Mahrukh Arif-Tayyeb, Newcastle
We have all heard of the expression ‘words can make or break a person’, but do we deeply reflect on it? As we begin the holy month of Ramadan and navigate through its first Ashra (ten days), let us pause and think of the last time somebody’s words hurt our feelings and made us feel vulnerable as human beings. Surely the pain caused by words can be immense, sometimes more difficult to process than a physical slap on the face because once uttered, word can never really be taken back. A positive word can instantly boost our mood, and a bad word shatter us into pieces in a matter of seconds. Islamic teachings are so clear and beautiful about this, and one example can be found through the practice of the Holy Prophet Muhammad (peace and blessings of Allah be on him) who called smiling as an act of charity. We can notice it for ourselves, staying around positive, happy and smiling people makes us happy as well, while constant negativity can generate negative thoughts and depression.
Many a time, we love to pick on other people’s shortcomings without thinking about the impact this can have on them. Nowadays, rudeness and unkindness are sometimes conflated with being straightforward or ‘telling it how it is’. However, the Holy Quran has forbidden Muslims to act this way and commands them to proceed with wisdom while making use of their tongue:
‘O ye who believe! fear Allah, and say the right word. He will reform your conduct for you and forgive you your sins. And whoso obeys Allah and His Messenger, shall surely attain a mighty success.’ (33:71-72)

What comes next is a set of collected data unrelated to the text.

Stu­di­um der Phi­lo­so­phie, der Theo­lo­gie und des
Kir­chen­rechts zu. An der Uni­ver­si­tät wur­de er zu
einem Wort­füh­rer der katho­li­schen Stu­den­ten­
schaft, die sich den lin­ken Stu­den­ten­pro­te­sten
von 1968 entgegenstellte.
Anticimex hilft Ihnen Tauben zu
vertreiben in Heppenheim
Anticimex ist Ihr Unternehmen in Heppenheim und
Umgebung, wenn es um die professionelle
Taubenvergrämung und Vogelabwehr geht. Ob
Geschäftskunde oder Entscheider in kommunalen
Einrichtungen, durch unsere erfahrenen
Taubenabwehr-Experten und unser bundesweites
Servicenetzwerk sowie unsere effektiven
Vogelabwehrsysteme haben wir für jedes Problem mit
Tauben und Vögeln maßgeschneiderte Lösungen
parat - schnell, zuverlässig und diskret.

The Promised Messiah (on whom be peace) explained what is meant by “saying the right word” in his commentary of this verse. He said that the Arabic term used in the verse, Qawl e Sadeed (the right word) entails uttering what is completely true and appropriate and has no hint of randomness, uselessness and falsehood. Therefore, a word that may be true but is not appropriate for a given time and place and can cause hurt and discord is completely uncalled for in Islam.
Unfortunately, we live in a world that can encourages directness and being upfront to the extent that it has become common, for example, to give an opinion on a person’s height, weight and looks – as if the worth of a human being can only be gauged by these externalities rather than possessing high moral qualities and principles.

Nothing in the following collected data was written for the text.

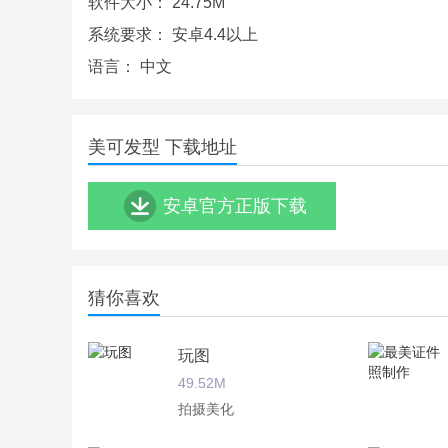
软件大小：
24.75M
想要感受一下美美的图片吗，想要智能修图吗，想要
系统要求：
安卓4.4以上
语言：
中文
美可发型 下载地址
安卓官方正版下载
猜你喜欢
玩图
49.52M
拍摄美化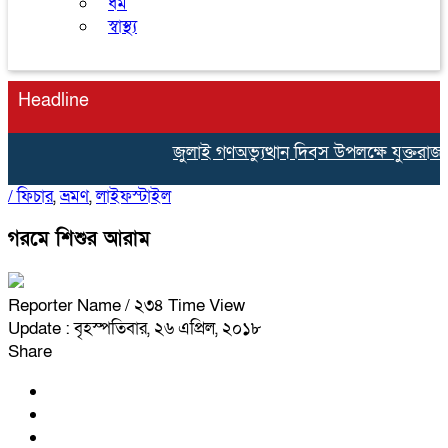
ধর্ম
স্বাস্থ্য
Headline
জুলাই গণঅভ্যুত্থান দিবস উপলক্ষে যুক্তরাজ
/
ফিচার
,
ভ্রমণ
,
লাইফস্টাইল
গরমে শিশুর আরাম
Reporter Name
/ ২৩৪ Time View
Update : বৃহস্পতিবার, ২৬ এপ্রিল, ২০১৮
Share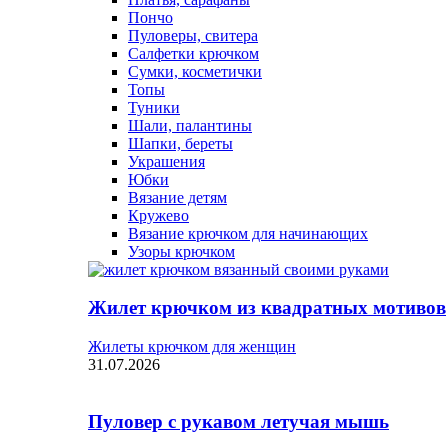
Пончо
Пуловеры, свитера
Салфетки крючком
Сумки, косметички
Топы
Туники
Шали, палантины
Шапки, береты
Украшения
Юбки
Вязание детям
Кружево
Вязание крючком для начинающих
Узоры крючком
Жилет крючком из квадратных мотивов
Жилеты крючком для женщин
31.07.2026
Пуловер с рукавом летучая мышь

Ramadan is a month where God calls men and women alike to take a deeper look inside. It is not only a month to give up food, but also a way to look after everything we utter. The purpose is not merely to abstain from using bad words, but to work on our ways of saying things that can sound rude and hurtful. The words we utter define us an individual and enable the other to perceive the human being that we are.
As Ahmadi Muslims, our words shouldn’t hurt, rather they should heal for we not only believe in the Prophet that God has referred as ‘a mercy for mankind’, the Holy Prophet (peace and blessings of Allah be on him) but have also accepted his Promised Messiah (peace be on him) who was sent by God to cure mankind from all the maladies of the heart and soul.
Ahmadi Muslims must try and be the embodiment and living example of this extraordinary Urdu poetic verse of the Promised Messiah (peace be on him) which means that you should pray for those who verbally abuse you and give comfort to those who hurt you and show humility when you encounter someone inclined to arrogance.